La muerte nunca es lo mejor. Al menos no lo es de cualquier forma. Sin duda no lo es sin haber agotado todos los recursos que como individuos y como sociedad podemos poner a disposición de quien quiere dejar de sufrir. ¿Cuánto nos gastamos en atender, por ejemplo, a los enfermos de ELA? ¿Cuánto dinero destinamos a crear hogares de cuidados paliativos? ¡Hogares, no morideros! ¿Cuánto personal sanitario destinamos a cuidar, a iluminar los días del que no podemos curar? Hoy, salvo contadísimas excepciones, nadie tiene que vivir ni morir con dolor y en desamparo. Agonizar con dolor es inhumano. Aunque la muerte es la próxima esquina cierta para miles de personas, aun así, cuando no hay más días que regalar a una vida, hay más vida que regalar a los días que le restan. Incluso cuando se tiene certeza sobre la llegada casi programada del adiós, la dignidad que otorgamos a los últimos momentos del que se va es la que nos retrata como sociedad.

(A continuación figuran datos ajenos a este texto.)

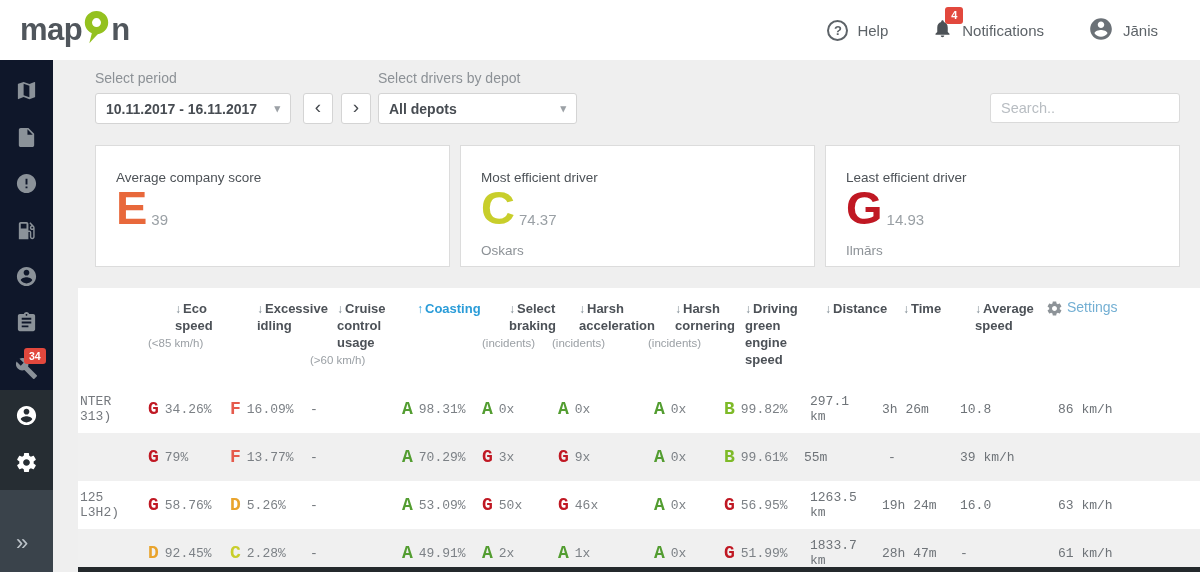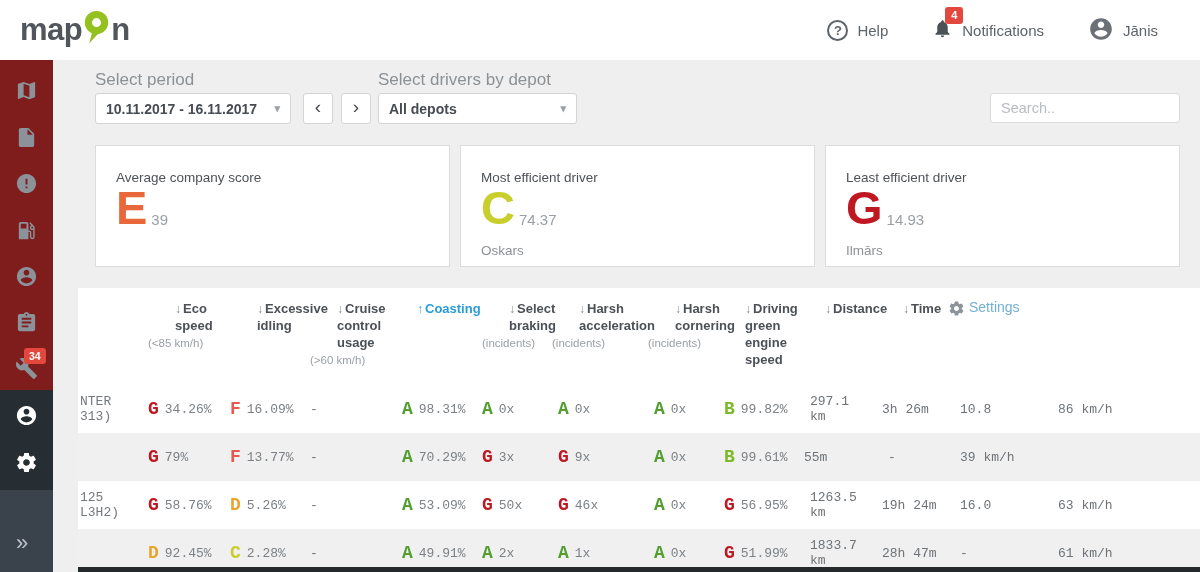--- a/index.html
+++ b/index.html
@@ -34,7 +34,7 @@
   .content { position:absolute; left:53px; top:60px; width:1147px; height:512px;
     background:#efefef; overflow:hidden; }
 
-  .flt-label { position:absolute; font-size:17px; color:#8c9196; }
+  .flt-label { position:absolute; font-size:14px; color:#8c9196; }
   .dropdown { position:absolute; height:31px; background:#fff; border:1px solid #d4d4d4; border-radius:3px;
     display:flex; align-items:center; padding:0 10px; font-size:14px; font-weight:600; color:#474c52; cursor:pointer; }
   .dropdown .caret { margin-left:auto; color:#9ca1a6; font-size:11px; }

Pero, claro, los muertos no votan. Afortunadamente, hay madres, como la de Belén, que saben lo que en realidad pasa por dentro a quien pide que le ayuden a irse. Y saca lo mejor de sí, y obliga a la sociedad a reaccionar. Esto no es un cuento con moraleja, es una historia real. Es el relato del tránsito de una mujer desde el abismo hacia la cima. El dolor le seguirá doliendo, seguirá siendo una enferma crónica. Pero el monstruo que vivía en su cabeza poco a poco se ahogará en sus ganas de seguir viviendo. Y ella ya sabe que no está sola para librar esta batalla. El amor, el más potente de los remedios, la ha devuelto a la vida.